> **Actions to take**
1) In the forum thread on chickens in the winter, why did the first poster put an old tarp over part of the run? Answer in one to three sentences.
2) Reproduce the portion of the forum thread on chickens in the winter between "## CrackbottomLouis" and "say bout that.", inclusive.

> **Provided passage**
:::

# chickens in the winter



## neldarez

My chickens won't come outside since the snow has come so we put this old tarp over part of the run today and then they could have some scratch. They came out!


----------



## UncleJoe

Ours don't seem to mind the snow as long as they can still walk around. I've seen them scratching through the snow looking for whatever they could find. Now if we get 8" they tend to stay inside until I can shovel out a small area for them.


----------



## *Andi

Chickens are a rather hardy critter ... Mine love to play and scratch in the snow ... (no matter the weather.)


----------



## neldarez

*Andi said:


> Chickens are a rather hardy critter ... Mine love to play and scratch in the snow ... (no matter the weather.)


Our first snow and it was 5 1/2 inches, think it overwhelmed their little chicken brains!! I know it did mine.......


----------



## CrackbottomLouis

Chickens are a nefariously resilient critter. Good thing their carcasses and young taste good fried in butter. Never trust a chicken. Their beady eyes stare into your soul and peck at the spine of your well being! Thats all I have to say bout that.

:::

> **Dataset content**
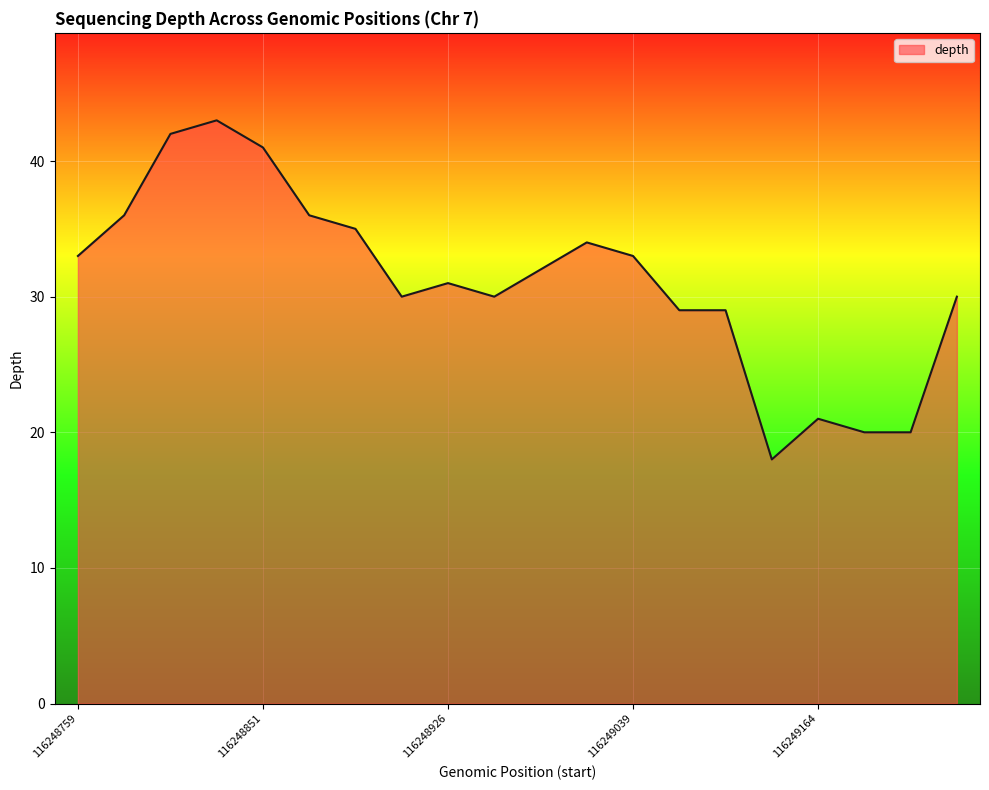

What is the difference between the second highest and second lowest values?

22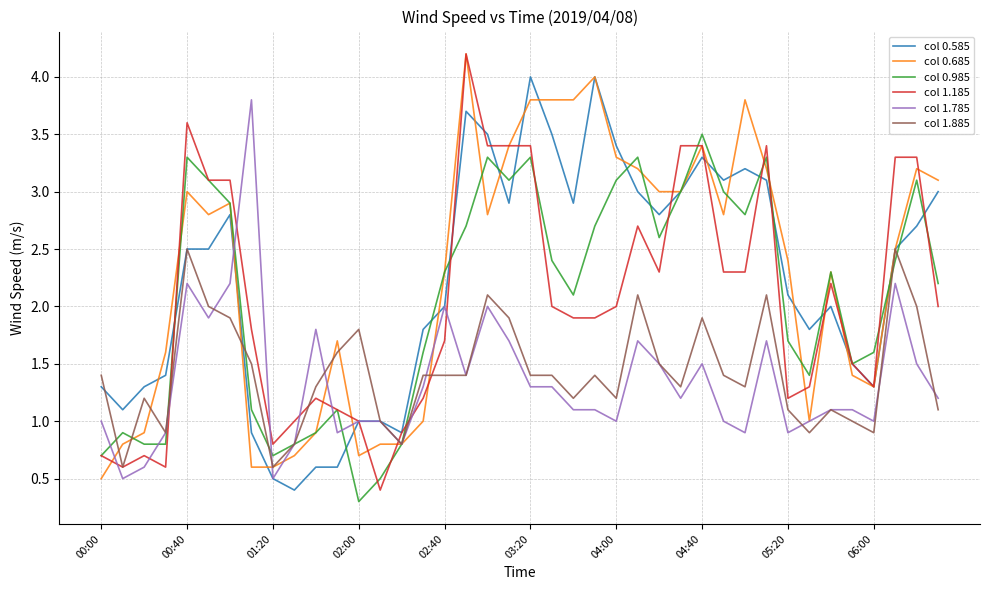

What is the minimum value for col 1.785?

0.5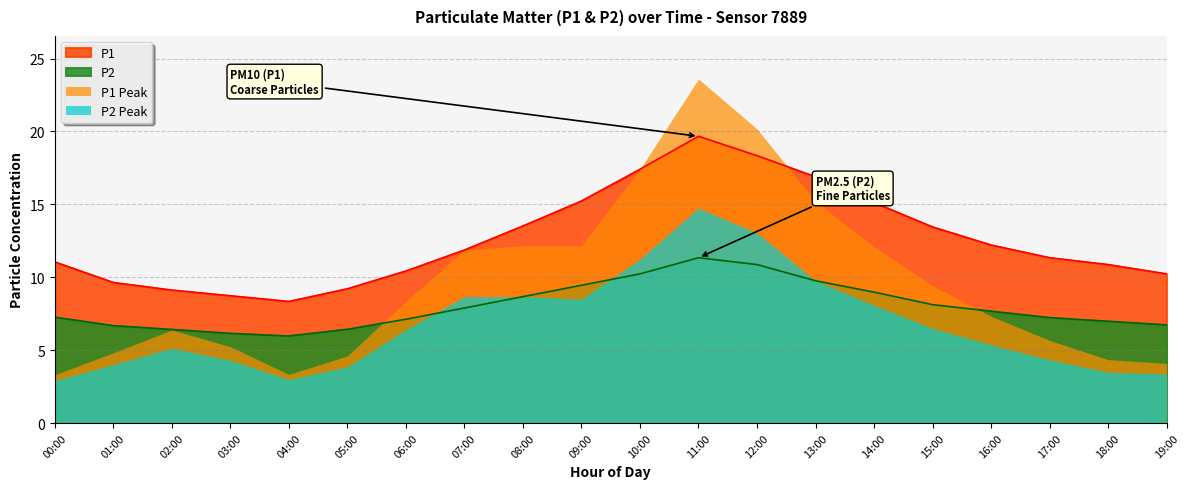

Reading left to right, extract all data points from this chart.

P1: 00:00=11.1	01:00=9.6	02:00=9.1	03:00=8.7	04:00=8.3	05:00=9.2	06:00=10.4	07:00=11.9	08:00=13.5	09:00=15.2	10:00=17.4	11:00=19.7	12:00=18.3	13:00=16.9	14:00=15.1	15:00=13.4	16:00=12.2	17:00=11.3	18:00=10.9	19:00=10.2
P2: 00:00=7.3	01:00=6.7	02:00=6.4	03:00=6.2	04:00=6.0	05:00=6.4	06:00=7.1	07:00=7.9	08:00=8.7	09:00=9.4	10:00=10.2	11:00=11.3	12:00=10.9	13:00=9.8	14:00=9.0	15:00=8.1	16:00=7.7	17:00=7.2	18:00=7.0	19:00=6.7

:::

> **Answers**
1) The chickens would not come outside once the snow arrived. Covering part of the run gave them a place where they could have some scratch, and after that they came out.

2)
## CrackbottomLouis

Chickens are a nefariously resilient critter. Good thing their carcasses and young taste good fried in butter. Never trust a chicken. Their beady eyes stare into your soul and peck at the spine of your well being! Thats all I have to say bout that.